We can chek the above by looking at the count for ‘in the national spotlight’ (sums[‘in the national spotlight’]), which is 2, and the count for ‘in the national’ (sums[‘in the national’], which is 6.

# The below tries different numbers of 'chops' up to the length of the prefix to come up with a (still unordered) combined list of scores for potential completions of the prefix.
def score_given(given, fact = 0.4):
    sg = pd.Series()
    given_split = given.split(" ")
    given_length = len(given_split)
    for i in range(given_length+1):
        fcs = find_completion_scores(given, i, fact)
        for i in fcs.index:
            if i not in sg.index:
                sg[i] = fcs[i]
    return sg
#The below takes the potential completion scores, puts them in descending order and re-normalizes them as a percentage (pseudo-probability).

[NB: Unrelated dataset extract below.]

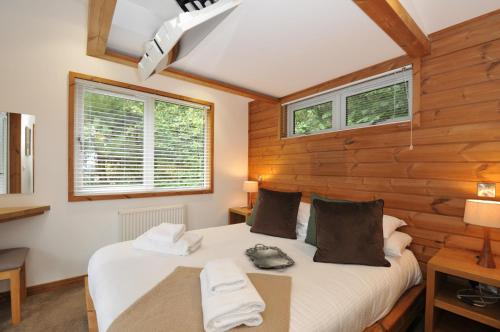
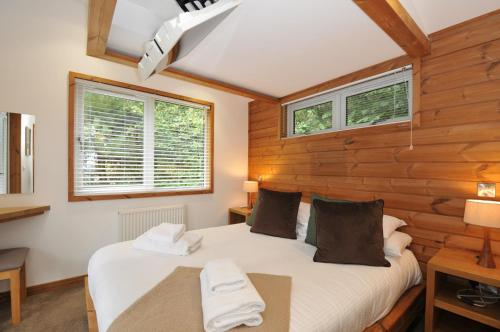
- serving tray [245,243,296,269]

def score_output(given, fact = 0.4):
    sg = score_given(given, fact)
    ss = sg.sum()
    sg = 100 * sg / ss
    sg.sort_values(axis=0, ascending=False, inplace=True)
    return round(sg,1)
# The below shows that even with a corpus that is way too small (only 1.7 million words vs. billions or even trillions in current research), results start to become intuitive.
score_output('on the big', fact = 0.4)[0:15]